==== DATA EXTRACTS
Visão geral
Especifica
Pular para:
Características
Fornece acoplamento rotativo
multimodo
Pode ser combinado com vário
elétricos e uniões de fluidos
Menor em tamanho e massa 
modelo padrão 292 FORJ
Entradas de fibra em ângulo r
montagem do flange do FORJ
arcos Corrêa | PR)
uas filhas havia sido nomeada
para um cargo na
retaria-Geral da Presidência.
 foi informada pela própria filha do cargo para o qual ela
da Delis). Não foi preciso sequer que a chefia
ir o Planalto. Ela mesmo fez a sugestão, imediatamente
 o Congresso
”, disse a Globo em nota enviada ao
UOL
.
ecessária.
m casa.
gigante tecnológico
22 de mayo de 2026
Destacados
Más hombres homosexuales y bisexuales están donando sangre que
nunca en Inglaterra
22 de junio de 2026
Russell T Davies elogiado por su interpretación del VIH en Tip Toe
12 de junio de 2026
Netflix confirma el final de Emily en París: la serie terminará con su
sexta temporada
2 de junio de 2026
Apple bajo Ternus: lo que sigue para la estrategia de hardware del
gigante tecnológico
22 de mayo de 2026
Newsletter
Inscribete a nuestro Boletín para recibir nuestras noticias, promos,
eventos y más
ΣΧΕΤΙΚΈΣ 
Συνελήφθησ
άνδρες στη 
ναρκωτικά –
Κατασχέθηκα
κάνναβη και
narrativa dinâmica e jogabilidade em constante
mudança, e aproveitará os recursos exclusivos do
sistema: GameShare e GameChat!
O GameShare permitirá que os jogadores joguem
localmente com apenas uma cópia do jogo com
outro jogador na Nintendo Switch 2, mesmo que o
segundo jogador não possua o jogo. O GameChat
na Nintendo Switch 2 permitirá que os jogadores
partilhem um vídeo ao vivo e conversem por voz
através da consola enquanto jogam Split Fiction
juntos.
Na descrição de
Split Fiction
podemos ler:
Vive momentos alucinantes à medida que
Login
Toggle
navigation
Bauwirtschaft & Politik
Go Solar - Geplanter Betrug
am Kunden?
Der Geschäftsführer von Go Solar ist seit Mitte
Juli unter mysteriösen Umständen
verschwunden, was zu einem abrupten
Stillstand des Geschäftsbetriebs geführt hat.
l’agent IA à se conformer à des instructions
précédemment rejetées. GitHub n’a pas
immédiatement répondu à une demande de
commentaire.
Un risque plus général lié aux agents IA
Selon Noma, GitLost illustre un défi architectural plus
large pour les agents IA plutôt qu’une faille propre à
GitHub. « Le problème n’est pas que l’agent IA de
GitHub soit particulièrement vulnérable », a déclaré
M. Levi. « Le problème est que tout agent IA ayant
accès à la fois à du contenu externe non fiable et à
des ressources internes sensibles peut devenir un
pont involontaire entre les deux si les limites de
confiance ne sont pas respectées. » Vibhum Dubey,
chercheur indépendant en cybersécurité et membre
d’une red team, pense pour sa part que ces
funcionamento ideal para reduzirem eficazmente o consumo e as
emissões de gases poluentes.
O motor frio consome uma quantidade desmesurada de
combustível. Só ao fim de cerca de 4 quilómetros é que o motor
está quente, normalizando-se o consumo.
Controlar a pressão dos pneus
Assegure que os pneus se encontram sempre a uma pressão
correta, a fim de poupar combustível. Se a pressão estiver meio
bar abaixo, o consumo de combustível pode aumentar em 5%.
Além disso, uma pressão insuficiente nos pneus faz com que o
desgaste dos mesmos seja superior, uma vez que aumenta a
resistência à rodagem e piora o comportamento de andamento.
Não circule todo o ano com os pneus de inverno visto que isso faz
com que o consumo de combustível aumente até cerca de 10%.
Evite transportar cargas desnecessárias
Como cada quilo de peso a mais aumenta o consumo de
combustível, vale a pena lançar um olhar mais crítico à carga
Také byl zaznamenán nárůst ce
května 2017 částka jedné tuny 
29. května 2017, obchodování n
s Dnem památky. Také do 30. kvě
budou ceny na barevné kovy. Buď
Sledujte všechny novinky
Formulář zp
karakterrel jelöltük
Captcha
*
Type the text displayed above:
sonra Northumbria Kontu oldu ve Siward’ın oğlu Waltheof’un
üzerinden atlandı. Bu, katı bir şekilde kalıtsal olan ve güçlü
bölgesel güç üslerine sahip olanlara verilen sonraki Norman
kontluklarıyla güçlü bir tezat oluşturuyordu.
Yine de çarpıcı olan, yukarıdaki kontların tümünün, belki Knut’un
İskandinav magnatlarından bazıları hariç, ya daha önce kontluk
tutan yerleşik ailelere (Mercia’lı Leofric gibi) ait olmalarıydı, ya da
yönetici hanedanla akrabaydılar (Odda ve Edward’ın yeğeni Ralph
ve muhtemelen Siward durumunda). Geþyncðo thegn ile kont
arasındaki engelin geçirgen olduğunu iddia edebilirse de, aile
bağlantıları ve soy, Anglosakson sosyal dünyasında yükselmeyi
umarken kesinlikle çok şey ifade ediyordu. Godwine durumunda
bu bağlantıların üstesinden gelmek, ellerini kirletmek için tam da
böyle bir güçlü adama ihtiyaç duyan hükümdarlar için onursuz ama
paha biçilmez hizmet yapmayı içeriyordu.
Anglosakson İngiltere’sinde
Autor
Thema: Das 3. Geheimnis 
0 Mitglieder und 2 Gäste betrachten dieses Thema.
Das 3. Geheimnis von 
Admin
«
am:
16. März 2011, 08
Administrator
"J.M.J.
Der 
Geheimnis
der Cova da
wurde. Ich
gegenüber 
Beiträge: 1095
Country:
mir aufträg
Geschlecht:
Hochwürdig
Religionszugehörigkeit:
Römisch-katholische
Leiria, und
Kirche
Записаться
========
◆ ABOUT THIS EXERCISE ◆
Where does the string "consumo" appear in the records? Copy every line that holds it.

◆ COMPLETED EXERCISE ◆
funcionamento ideal para reduzirem eficazmente o consumo e as
está quente, normalizando-se o consumo.
bar abaixo, o consumo de combustível pode aumentar em 5%.
com que o consumo de combustível aumente até cerca de 10%.
Como cada quilo de peso a mais aumenta o consumo de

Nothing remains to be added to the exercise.